Once a leadership training or coaching session is well underway, with all the challenges that it involves, I put the word discomfort on the table. Most leaders are already familiar with the idea that stepping out of your comfort zone will give you a more valuable learning experience.
It is outside your comfort zone that your deepest learning takes place—letting you experience transformation. Yet there is a difference between talking about your comfort zone and actually engaging with discomfort. To make the latter possible, a sense of discomfort needs to be triggered first, so that it arises mindfully in your awareness.
What can your discomfort be about? In my experience working with leaders, it might be triggered by what I call The Three Fs: feedback, failure, and fear. What can you do about them? Let's unpack them one by one.
Asking and receiving feedback is essential for leaders to grow. This is not an easy thing to do. As humans, we find ourselves having a sensitivity to being accepted and found adequate by others. Moreover, feedback is often given a negative association.
For many people, feedback means telling or hearing about where you need to improve. We are used to this from a young age when parents would study our school report with a quick focus on how to improve in the subjects with low marks.
Leaders who have already learned how to give feedback in a productive way will know that it works best when you begin with one or two areas of acknowledgment of what went well. And actually, you can often steer the direction in which feedback is given by asking the right questions.
Even so, it is likely that you will sometimes receive unexpected feedback that can feel like a slap in your face. So what to do?
I suggest that you make a conscious decision to embrace feedback as if it is your dear friend, regardless of in what form it comes. Thank the person who gave you the feedback, reflect on the message to learn from it, and keep asking for more feedback next time.
The fear of failure is another anxiety that none of us can escape. And failure, definitely, is a companion of leaders who dare to influence positive changes. What matters is how we engage with the discomfort that it brings.
Sometimes you Win and Sometimes you Fail is the title of a book by John Maxwell, a leadership guru. Except that he crossed out the word Fail on the cover and replaced it with Learn.
A famous army leader once remarked that what matters is not how many times you get knocked down, but how many times you get back up.
If we do not experience a fear of failure regularly, it is probably because we don't challenge ourselves enough. Once you feel it, you know that you are out of your comfort zone, and that is where leaders keep growing to their potential.
So go ahead and welcome failure when it comes, learn your lessons, and move forward with more knowledge and celebrate that you are richer for the experience.
Fears are an integral part of our human experience. Your brain works hard to keep you out of danger, yet often ends up overdoing it. And as you decide to step out of your comfort zone on your leadership journey, you may experience fears more acutely.

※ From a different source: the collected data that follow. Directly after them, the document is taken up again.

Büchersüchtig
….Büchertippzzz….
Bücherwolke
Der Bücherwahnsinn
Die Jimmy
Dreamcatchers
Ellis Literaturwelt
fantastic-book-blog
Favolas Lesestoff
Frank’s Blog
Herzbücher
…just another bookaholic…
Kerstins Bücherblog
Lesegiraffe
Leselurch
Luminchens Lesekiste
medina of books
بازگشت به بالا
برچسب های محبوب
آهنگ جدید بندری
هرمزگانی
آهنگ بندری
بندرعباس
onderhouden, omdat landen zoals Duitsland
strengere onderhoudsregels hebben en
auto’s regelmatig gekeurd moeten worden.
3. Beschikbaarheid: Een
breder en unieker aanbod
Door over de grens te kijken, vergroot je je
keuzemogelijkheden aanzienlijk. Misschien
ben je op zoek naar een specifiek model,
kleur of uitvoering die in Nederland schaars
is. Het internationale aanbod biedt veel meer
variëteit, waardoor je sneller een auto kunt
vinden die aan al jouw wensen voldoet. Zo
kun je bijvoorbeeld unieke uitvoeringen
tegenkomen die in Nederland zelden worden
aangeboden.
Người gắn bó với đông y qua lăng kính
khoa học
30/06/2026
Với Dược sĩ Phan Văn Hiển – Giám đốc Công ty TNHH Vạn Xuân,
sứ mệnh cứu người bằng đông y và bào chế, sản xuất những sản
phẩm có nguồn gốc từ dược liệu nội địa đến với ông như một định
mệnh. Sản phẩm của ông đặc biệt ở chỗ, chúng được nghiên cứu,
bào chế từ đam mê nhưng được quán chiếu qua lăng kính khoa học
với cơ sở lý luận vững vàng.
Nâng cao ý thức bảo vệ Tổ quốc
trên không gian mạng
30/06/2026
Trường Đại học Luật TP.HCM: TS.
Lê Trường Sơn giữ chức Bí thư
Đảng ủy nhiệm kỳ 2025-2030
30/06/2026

One of the most pervasive fears is to be found out by others for not being good enough. You know the feeling? We are reminded frequently of that possibility by our very own saboteur voice in our head.
A good approach to dealing with your fears is to confront them deliberately, by recognizing them as areas where you need to develop further, where your soul still has lessons to learn.
So, instead of running from your fears or letting them paralyze you into inaction, procrastination and feeling miserable, confront your fears and work on yourself so that they can transform into lessons for change and inspirations for your leadership.
Summing up, how do you engage with your Three Fs of feedback, failure, and fear? Are they holding you back from your leadership goals, or will you allow them to bring you closer to where you want to go? I look forward to hearing and learning from your experiences.